*Task directions*
Decide whether each statement below agrees with the passage about Spindler at Apple. For each one, answer yes or no and quote the words of the passage that decide it.
1. Spindler worked at Intel before joining Apple Europe.
2. In June, Spindler carried out a plan to spin off Claris Corp.
3. Sculley's 1988 reorganization handed day-to-day decision-making to three presidents.

*Selected passage*
That's not Spindler's game. ''You can't make style win over substance,'' he says. In a 24-year career in computers and electronics that began in engineering and then moved into sales and marketing, the 47-year-old held jobs at Siemens, Intel, and Digital Equipment before joining Apple Europe. While capable of waxing about the ''vision'' of the Macintosh and the ''mission'' of Apple, Spindler is firmly grounded in reality. An energetic, hard-driving executive--nicknamed ''the Diesel'' by colleagues at DEC--he's the antithesis of New Age, touchy-feely Silicon Valley managers. ''I wish I had half the turbo he has for a mind,'' says Soren Olsson, former vice-president of Apple's Northern Europe operation and Spindler's replacement as the Paris-based head of Apple Europe. ''Give him a white board and pen, and his mind, mouth, hands all work at the same speed.''

Since taking on the COO job, Spindler has been working almost without letup. In the January reorganization, Spindler took over sales, marketing, manufacturing, and corporate communications, while Chairman Sculley turned his attention to research and development (page 92 44 ). Managers are discovering that under Spindler, substantive marketing is in--as are tighter budgets and firm deadlines--and politics are out. Also gone is the arrogant, not-invented-here syndrome: Apple is now talking to Toshiba and Sony about possibly manufacturing an upcoming laptop Macintosh.

'NO PRIMA DONNAS'

With the company facing such formidable challenges, Spindler is also emphasizing teamwork. In a speech to the troops last March, he warned: ''There will be no more prima donnas at Apple.'' That, insiders say, may be the most important change of all. Sculley, the former PepsiCo Inc. marketing impresario, masterminded a remarkable revival after taking over from ousted co-founder Steven P. Jobs in 1985. But in 1988, with the Mac selling well to Corporate America, Sculley took off on a sabbatical. At his Maine vacation home, he thought up a disastrous reorganization plan that delegated day-to-day decision-making to four presidents, each responsible for giant chunks of the company. Oversize ambitions led to clashes--mainly the ones between development chief Gassee and U. S. marketing chief Loren. But similar rivalries echoed throughout the executive suite. By early this year, middle managers were receiving little direction. ''If there was a major failing,'' concedes Sculley, ''it was that the organizaton was confused about where we were going.'' Indeed, an in-house survey of middle managers in May turned up dissatisfaction and mistrust of top brass, says a former employee. ''It was devastating.'' Snorts an executive still at Apple: ''People were calling the management around here 'Pepsi Light.' ''

It didn't take long for Spindler to change that impression. Arriving from Paris in March, he quickly sized up the situation and swung into action. ''He plants his fist and says this is what we're going to do,'' says Burt Cummings, an Apple marketing manager. ''It'sexcellent.''

In June, Spindler tapped 48-year-old Robert Puette, a Hewlett-Packard Co. veteran, to rebuild Apple's troubled domestic sales division. The same month, he reversed a three-year-old plan to spin off Claris Corp., a software subsidiary. The move guaranteed Apple in-house expertise for future development of networking technologies and System 7, the new Mac software. Working with Sculley, Spindler helped patch up a feud with Adobe Systems Inc., maker of the PostScript software that was key to helping the Mac pioneer the desktop publishing market. Gassee had insisted that Apple develop its own printer-control program, a move that would have eliminated royalty payments to Adobe.

*Material supplied*
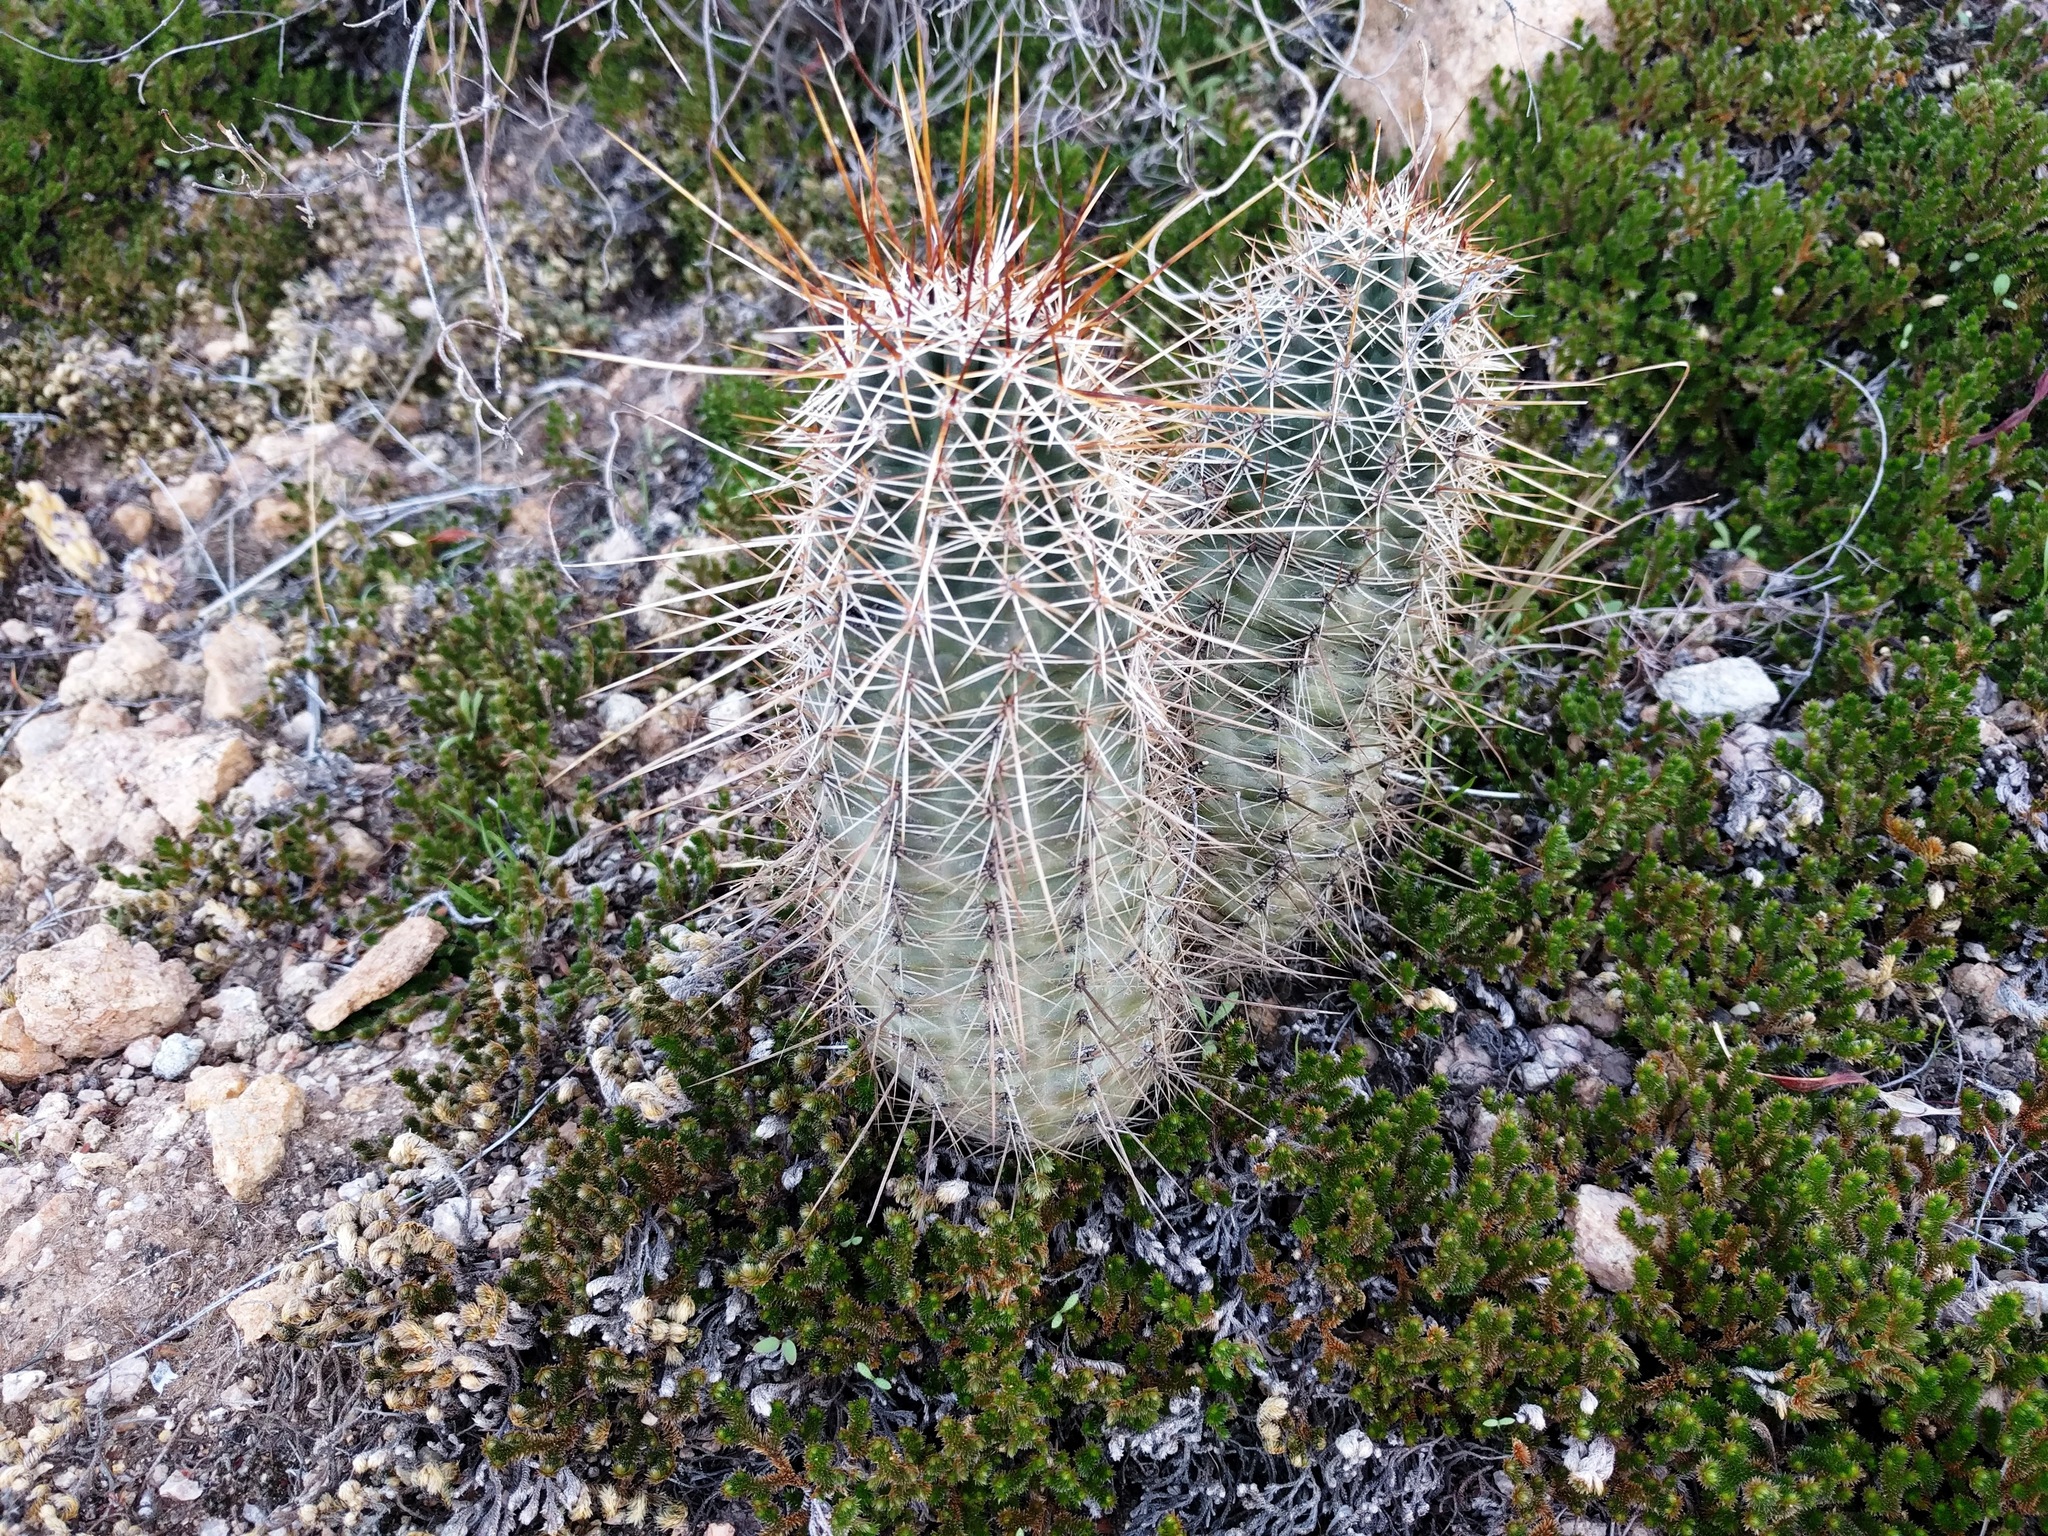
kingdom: Plantae
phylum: Tracheophyta
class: Magnoliopsida
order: Caryophyllales
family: Cactaceae
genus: Echinocereus
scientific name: Echinocereus fasciculatus
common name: Bundle hedgehog
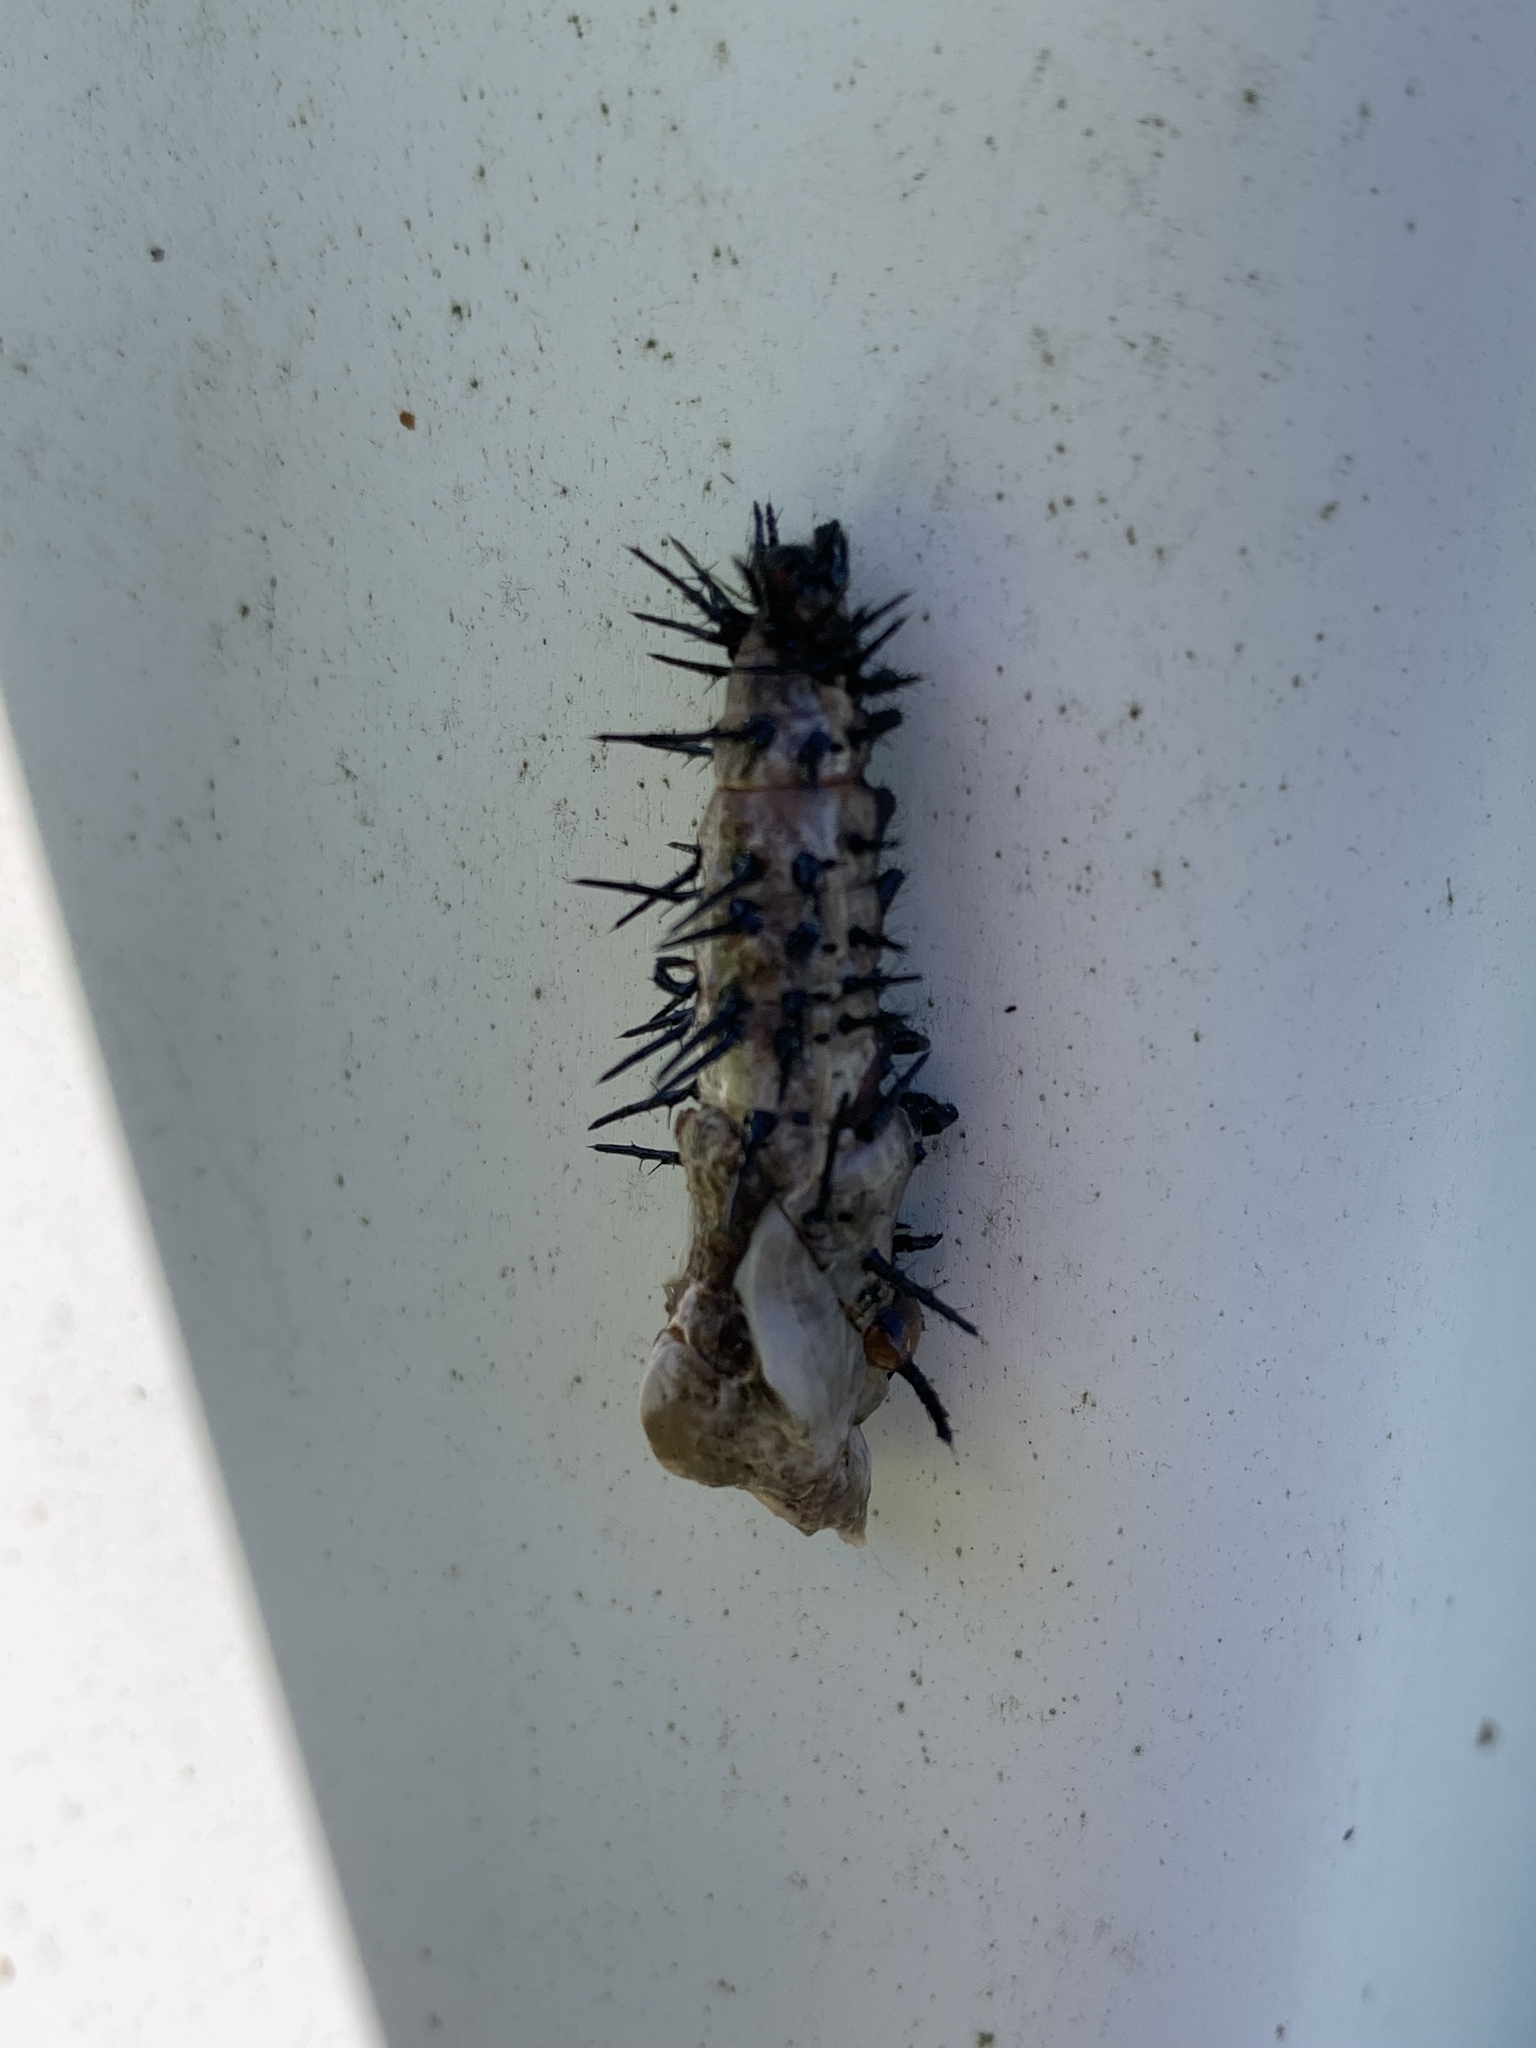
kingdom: Animalia
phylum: Arthropoda
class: Insecta
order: Lepidoptera
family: Nymphalidae
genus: Dione
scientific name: Dione vanillae
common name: Gulf fritillary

*Written solution*
1. Yes: "held jobs at Siemens, Intel, and Digital Equipment before joining Apple Europe"
2. No: "he reversed a three-year-old plan to spin off Claris Corp., a software subsidiary"
3. No: "delegated day-to-day decision-making to four presidents"